Heap Overflow in Fiber with Api Keys
Heap Overflow in Fiber with Api Keys — how this specific combination creates or exposes the vulnerability
A heap-based buffer overflow in a Fiber application that handles API keys can occur when untrusted input is copied into fixed-size buffers on the heap without proper bounds checking. In Go, this pattern often arises when using byte slices or strings derived from request headers, query parameters, or environment variables that contain an API key. If the application allocates a small backing array or struct field to hold the key and then writes user-controlled data beyond that allocation, adjacent heap metadata can be corrupted. This can lead to arbitrary code execution, denial of service, or information disclosure, depending on how the corrupted memory is later interpreted.
Consider a handler that reads an API key from a header and stores it in a fixed-size structure:
type KeyStore struct {
key [32]byte
}
func (ks *KeyStore) SetKey(input string) {
copy(ks.key[:], input) // No length check
}
If the input string is longer than 32 bytes, copy will write past the end of the fixed-size array, corrupting heap memory. In a Fiber app, this might be triggered by an attacker-supplied Authorization header containing a long key. Because Fiber is a fast, minimalist web framework, developers may skip validation in favor of performance, increasing the likelihood of such unsafe patterns. The vulnerability is not in Fiber itself but in how the application manages memory when processing API keys, and it is especially dangerous when keys are used for authentication or signing operations.
An attacker who triggers this overflow may be able to overwrite function pointers, return addresses, or other critical data, potentially leading to unauthorized access to other endpoints or leakage of sensitive key material. Because API keys are high-value secrets, exploiting a heap overflow to extract or modify them can have severe security implications. This scenario aligns with common weaknesses listed in the OWASP API Security Top 10, particularly when insecure defaults or missing input validation allow oversized payloads to reach low-level memory operations.
Additionally, if the Fiber application logs or echoes API keys without sanitization, the overflow may facilitate data exposure by placing tainted data into logs or responses. The interplay between high-throughput frameworks like Fiber and low-level memory handling in Go makes it essential to validate and bound all external input, especially secrets such as API keys.

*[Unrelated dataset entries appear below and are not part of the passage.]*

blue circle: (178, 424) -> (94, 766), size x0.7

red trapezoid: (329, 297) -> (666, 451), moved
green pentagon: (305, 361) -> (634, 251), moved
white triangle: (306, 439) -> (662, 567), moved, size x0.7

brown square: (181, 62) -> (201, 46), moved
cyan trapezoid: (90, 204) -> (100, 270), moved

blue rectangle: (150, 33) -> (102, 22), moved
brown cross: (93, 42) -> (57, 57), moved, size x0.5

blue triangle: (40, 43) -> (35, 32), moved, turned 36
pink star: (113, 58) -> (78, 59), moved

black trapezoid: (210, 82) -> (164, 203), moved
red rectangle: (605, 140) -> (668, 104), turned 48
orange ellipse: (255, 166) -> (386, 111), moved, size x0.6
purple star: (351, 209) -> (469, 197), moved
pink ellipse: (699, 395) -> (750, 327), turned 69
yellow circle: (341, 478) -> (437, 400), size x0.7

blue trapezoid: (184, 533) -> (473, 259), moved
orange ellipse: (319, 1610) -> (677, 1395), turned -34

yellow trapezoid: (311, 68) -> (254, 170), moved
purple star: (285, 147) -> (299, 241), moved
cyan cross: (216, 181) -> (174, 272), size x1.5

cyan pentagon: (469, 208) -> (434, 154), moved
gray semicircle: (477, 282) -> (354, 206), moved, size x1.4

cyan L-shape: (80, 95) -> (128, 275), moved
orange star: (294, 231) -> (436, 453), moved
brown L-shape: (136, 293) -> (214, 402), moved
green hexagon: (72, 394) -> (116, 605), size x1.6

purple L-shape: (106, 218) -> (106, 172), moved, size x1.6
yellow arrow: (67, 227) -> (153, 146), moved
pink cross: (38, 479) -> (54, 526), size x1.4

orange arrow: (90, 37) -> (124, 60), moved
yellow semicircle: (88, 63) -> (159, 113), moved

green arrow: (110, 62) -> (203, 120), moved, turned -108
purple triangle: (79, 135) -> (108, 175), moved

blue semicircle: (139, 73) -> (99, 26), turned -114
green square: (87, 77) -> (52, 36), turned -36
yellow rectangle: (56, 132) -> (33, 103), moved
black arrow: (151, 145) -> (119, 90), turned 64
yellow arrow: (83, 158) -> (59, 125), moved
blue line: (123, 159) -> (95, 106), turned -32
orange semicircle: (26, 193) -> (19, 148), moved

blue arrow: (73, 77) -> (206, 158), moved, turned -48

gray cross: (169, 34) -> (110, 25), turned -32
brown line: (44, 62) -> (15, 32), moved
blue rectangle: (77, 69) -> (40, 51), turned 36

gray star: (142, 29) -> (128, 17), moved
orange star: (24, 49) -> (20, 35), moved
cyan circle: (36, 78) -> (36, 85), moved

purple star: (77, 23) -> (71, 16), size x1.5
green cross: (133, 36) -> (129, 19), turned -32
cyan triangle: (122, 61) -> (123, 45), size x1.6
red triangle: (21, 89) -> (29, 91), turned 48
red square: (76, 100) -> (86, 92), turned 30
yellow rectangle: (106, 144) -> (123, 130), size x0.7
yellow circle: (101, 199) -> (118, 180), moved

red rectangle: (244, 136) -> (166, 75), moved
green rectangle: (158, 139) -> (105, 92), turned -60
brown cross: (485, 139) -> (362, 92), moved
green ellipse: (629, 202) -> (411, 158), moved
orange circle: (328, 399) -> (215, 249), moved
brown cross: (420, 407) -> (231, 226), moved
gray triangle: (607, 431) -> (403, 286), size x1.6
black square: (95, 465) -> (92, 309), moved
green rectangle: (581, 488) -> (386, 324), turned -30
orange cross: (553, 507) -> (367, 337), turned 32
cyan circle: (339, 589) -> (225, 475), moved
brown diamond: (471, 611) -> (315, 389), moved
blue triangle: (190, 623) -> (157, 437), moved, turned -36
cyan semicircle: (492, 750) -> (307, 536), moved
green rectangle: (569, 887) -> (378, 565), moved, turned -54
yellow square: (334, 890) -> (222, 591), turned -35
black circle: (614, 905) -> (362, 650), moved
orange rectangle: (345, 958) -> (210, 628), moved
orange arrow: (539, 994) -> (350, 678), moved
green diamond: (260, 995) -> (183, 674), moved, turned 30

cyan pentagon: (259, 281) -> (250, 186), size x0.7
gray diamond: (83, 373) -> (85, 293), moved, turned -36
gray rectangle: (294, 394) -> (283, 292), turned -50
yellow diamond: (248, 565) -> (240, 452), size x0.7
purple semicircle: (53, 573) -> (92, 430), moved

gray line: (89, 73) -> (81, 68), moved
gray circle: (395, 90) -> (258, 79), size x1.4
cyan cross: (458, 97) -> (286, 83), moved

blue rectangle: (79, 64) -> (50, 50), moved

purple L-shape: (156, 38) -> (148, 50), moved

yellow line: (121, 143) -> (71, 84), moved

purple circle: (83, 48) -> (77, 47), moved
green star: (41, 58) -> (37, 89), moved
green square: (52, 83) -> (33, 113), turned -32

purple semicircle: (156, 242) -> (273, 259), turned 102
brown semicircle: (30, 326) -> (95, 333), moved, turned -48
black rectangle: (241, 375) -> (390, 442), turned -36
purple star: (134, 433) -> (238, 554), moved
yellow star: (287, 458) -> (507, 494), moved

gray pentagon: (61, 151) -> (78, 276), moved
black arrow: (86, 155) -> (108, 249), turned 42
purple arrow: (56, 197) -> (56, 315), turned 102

Api Keys-Specific Remediation in Fiber — concrete code fixes
To prevent heap overflow when handling API keys in Fiber, enforce strict length limits and use safe copying functions. Replace fixed-size arrays with slices that grow to fit the input, or validate length before copying. Below is a secure version of the earlier example:
type KeyStore struct {
key []byte
}
func (ks *KeyStore) SetKey(input string) error {
if len(input) > 256 {
return errors.New("api key too long")
}
ks.key = make([]byte, len(input))
copy(ks.key, input)
return nil
}
This approach ensures that the underlying slice is allocated with the exact required capacity, avoiding overflow. In a Fiber route, apply validation before storing or using the key:
func validateAPIKey(c *fiber.Ctx) error {
key := c.Get("Authorization")
if key == "" {
return c.Status(fiber.StatusUnauthorized).SendString("missing key")
}
if len(key) > 256 {
return c.Status(fiber.StatusBadRequest).SendString("invalid key length")
}
// Further checks, e.g., format or prefix validation
return c.Next()
}
app.Get("/secure", validateAPIKey, func(c *fiber.Ctx) error {
// Safe to use key within validated bounds
return c.SendString("access granted")
})
For production usage, consider integrating the middleBrick scanner to detect unsafe memory handling patterns and other API security issues. The CLI tool allows you to run middlebrick scan <url> from your terminal to identify vulnerable endpoints, while the GitHub Action can enforce security gates in CI/CD pipelines. These features complement secure coding practices by providing continuous visibility into risks associated with API key handling and other attack surfaces.
Additionally, store keys securely using environment variables or secret managers, and avoid echoing them in responses or logs. Combine runtime validation with infrastructure-level protections to reduce the chance of memory corruption vulnerabilities affecting authentication workflows.